Parasitol Res. 2020 Jan 07;:
Authors: Ruehle B, Poulin R
A prerequisite for a parasitic manipulation to be considered adaptive is that it confers a fitness benefit to the parasite, such as increased transmission to another host. These manipulations can involve alterations to a wide range of host phenotypic traits, including microhabitat choice. Eye flukes of the trematode family Diplostomidae use fish as intermediate hosts and must be transmitted by predation to a piscivorous bird. In New Zealand, the diplostomid Tylodelphys darbyi infects the eyes of a widespread endemic freshwater fish, the common bully Gobiomorphus cotidianus. Within the eye, T. darbyi metacercariae achieve large sizes and move freely about the aqueous and vitreous humors of the eye. We hypothesized that higher intensities of T. darbyi would (i) cause bullies to show increased activity and spend more time moving about in open space (i.e., more conspicuous, risky microhabitat) and (ii) reduce their ability to compete for shelter with fish harboring lower infection levels.

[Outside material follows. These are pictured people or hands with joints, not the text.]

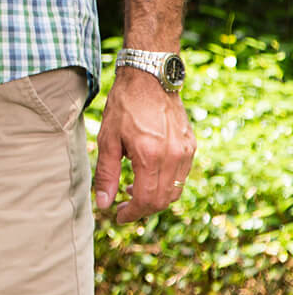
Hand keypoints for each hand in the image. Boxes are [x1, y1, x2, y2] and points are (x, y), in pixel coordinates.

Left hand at [94, 65, 194, 221]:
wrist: (150, 79)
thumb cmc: (124, 106)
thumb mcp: (107, 139)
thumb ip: (106, 174)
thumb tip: (103, 203)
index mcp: (150, 156)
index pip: (146, 200)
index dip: (131, 213)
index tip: (117, 216)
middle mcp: (174, 156)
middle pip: (163, 200)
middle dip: (142, 209)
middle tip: (123, 207)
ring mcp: (186, 151)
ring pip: (175, 190)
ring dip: (155, 199)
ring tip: (133, 192)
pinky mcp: (191, 145)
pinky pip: (182, 176)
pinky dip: (166, 184)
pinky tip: (148, 177)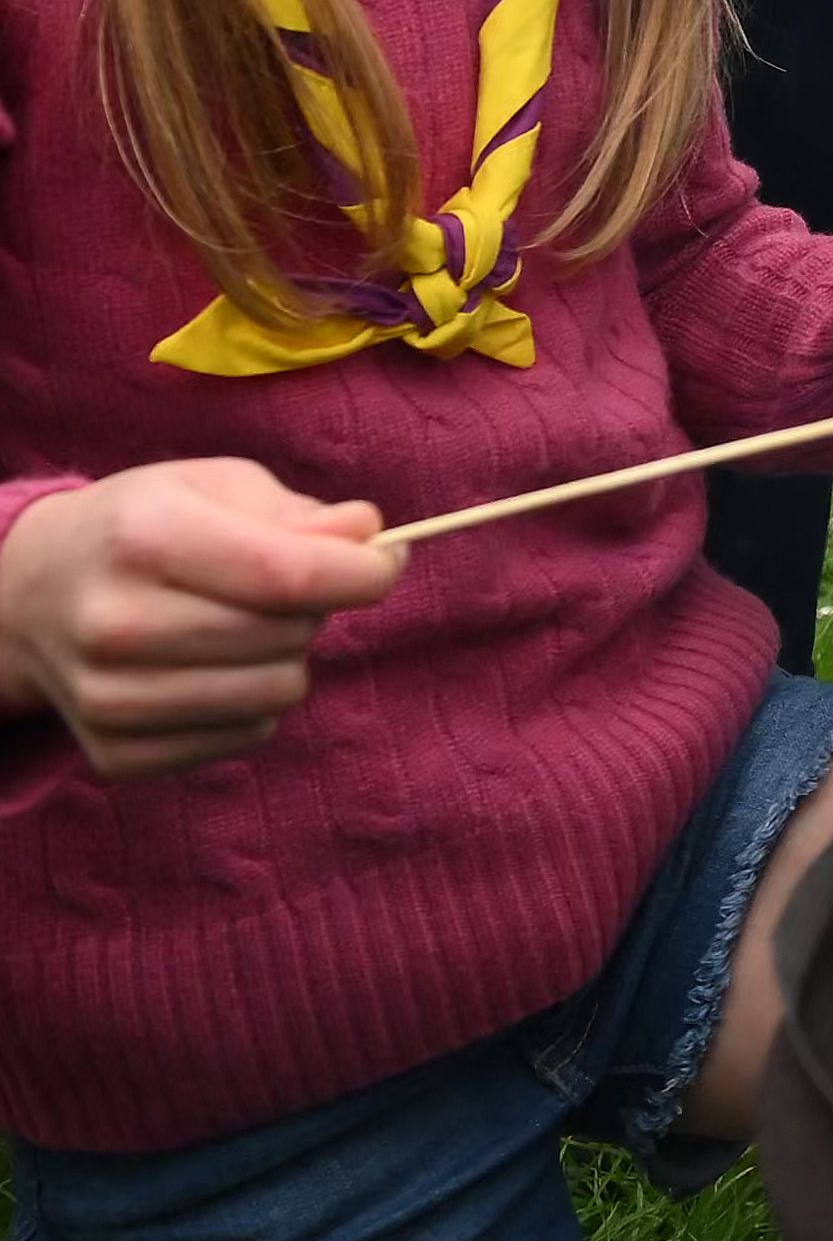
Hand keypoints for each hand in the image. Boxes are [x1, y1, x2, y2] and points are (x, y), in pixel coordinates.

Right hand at [0, 461, 406, 779]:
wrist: (32, 594)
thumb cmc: (143, 524)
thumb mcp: (216, 486)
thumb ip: (299, 513)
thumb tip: (370, 537)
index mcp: (147, 536)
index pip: (284, 573)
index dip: (360, 573)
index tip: (390, 562)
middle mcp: (116, 623)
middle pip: (285, 638)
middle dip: (318, 608)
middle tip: (295, 585)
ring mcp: (106, 699)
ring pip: (271, 700)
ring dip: (288, 661)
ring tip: (254, 628)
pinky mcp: (112, 755)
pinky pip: (240, 743)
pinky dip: (253, 709)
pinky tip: (218, 670)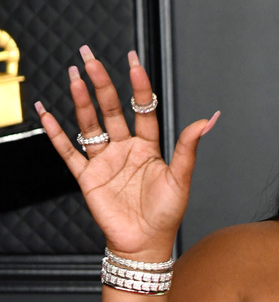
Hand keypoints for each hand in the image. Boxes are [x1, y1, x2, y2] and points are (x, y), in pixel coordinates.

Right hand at [36, 46, 219, 261]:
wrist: (146, 243)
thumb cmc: (166, 213)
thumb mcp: (181, 177)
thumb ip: (189, 146)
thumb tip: (209, 119)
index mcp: (148, 146)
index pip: (142, 109)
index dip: (138, 86)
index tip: (133, 61)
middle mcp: (125, 149)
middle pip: (111, 109)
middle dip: (101, 83)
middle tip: (90, 58)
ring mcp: (104, 161)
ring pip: (89, 124)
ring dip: (81, 101)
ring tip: (73, 76)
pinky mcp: (87, 177)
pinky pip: (68, 152)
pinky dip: (56, 133)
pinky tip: (47, 113)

Our experiments showed that heavily infected fish were more active and spent more time in the open, although the effect was age-dependent, with immature fish displaying decreases in activity and time spent in the open with increasing intensities of infection. We also demonstrated that heavily infected female bullies have a lower probability of using shelter, but males show the opposite pattern. It is possible that using more risky microhabitats increases the likelihood of the fish being eaten by the parasite's predatory avian definitive hosts. However, our findings indicate that age- and sex-dependent effects call for a more nuanced interpretation.